Modular multiplication is the most crucial operation in many public-key crypto-systems, which can be accomplished by integer multiplication followed by a reduction scheme. The reduction scheme ...involves a division operation that is costly in terms of computation time and resource consumption both on hardware and software platforms. Montgomery modular multiplication is widely used to eliminate the costly division operation.
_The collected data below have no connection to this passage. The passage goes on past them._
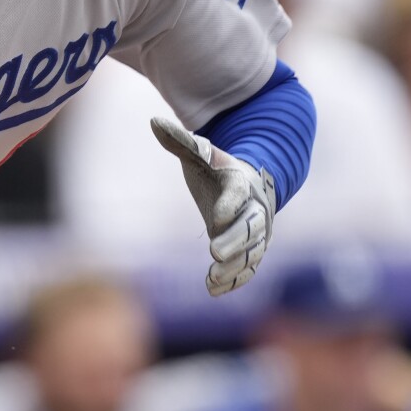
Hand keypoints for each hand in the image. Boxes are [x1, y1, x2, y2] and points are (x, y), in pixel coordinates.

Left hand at [150, 107, 276, 295]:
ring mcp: (257, 233)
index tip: (217, 217)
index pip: (238, 194)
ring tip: (214, 277)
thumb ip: (181, 141)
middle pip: (252, 227)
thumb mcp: (201, 154)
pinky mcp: (252, 251)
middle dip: (236, 240)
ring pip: (253, 252)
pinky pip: (248, 268)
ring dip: (235, 266)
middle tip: (216, 251)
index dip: (230, 204)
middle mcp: (254, 210)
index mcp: (241, 183)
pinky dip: (234, 280)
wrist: (250, 185)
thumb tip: (154, 121)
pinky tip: (213, 289)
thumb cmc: (218, 170)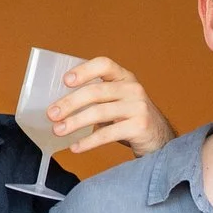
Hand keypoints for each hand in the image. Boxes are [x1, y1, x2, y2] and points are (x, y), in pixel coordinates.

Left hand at [48, 57, 175, 157]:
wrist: (160, 139)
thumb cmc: (130, 119)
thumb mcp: (117, 101)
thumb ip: (96, 98)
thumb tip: (59, 107)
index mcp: (125, 77)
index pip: (104, 65)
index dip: (84, 71)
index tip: (65, 81)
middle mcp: (133, 89)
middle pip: (96, 92)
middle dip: (70, 103)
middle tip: (52, 114)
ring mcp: (138, 107)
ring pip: (99, 113)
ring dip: (75, 123)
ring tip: (58, 131)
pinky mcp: (140, 127)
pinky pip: (108, 134)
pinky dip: (88, 142)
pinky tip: (75, 147)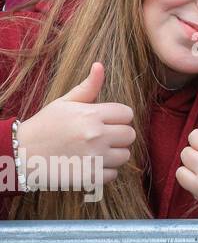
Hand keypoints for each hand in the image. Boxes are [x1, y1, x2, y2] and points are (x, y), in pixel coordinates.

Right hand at [16, 62, 134, 188]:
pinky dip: (105, 172)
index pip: (127, 114)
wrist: (20, 154)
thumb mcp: (64, 102)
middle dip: (119, 135)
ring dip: (114, 154)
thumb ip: (87, 87)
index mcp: (91, 115)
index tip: (107, 121)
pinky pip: (114, 174)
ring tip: (96, 151)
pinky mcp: (89, 176)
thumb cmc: (44, 125)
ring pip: (125, 155)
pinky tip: (91, 165)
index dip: (118, 117)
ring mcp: (93, 157)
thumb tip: (100, 66)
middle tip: (103, 137)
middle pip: (130, 135)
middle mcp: (96, 135)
This work presents an efficient implementation of full-word Montgomery modular multiplication. This incorporates the more efficient Karatsuba algorithm where the complexity of multiplication is reduced form O(n2) to O(n1.58). The Karatsuba algorithm recommends to split the operands into smaller chunks. Two methods of operand splitting are exploited: (1) Four Parts (FP) splitting and (2) Deep Four Parts (DFP) splitting. These methods are then used in the design of Integer Multiplier (IM) and Montgomery Multiplier (MM). The design is synthesized using Xilinx ISE 14.1 Design Suite for Virtex-5, Virtex-6 and Virtex-7. Compared with the traditional implementations, the proposed scheme outperforms all other designs in terms of throughput and area-delay product. Moreover, the proposed scheme utilizes the least hardware resources in the known literature. The proposed MM design is able to compute modular multiplication for the Elliptic Curve Cryptography (ECC) field sizes of 192–512 bits.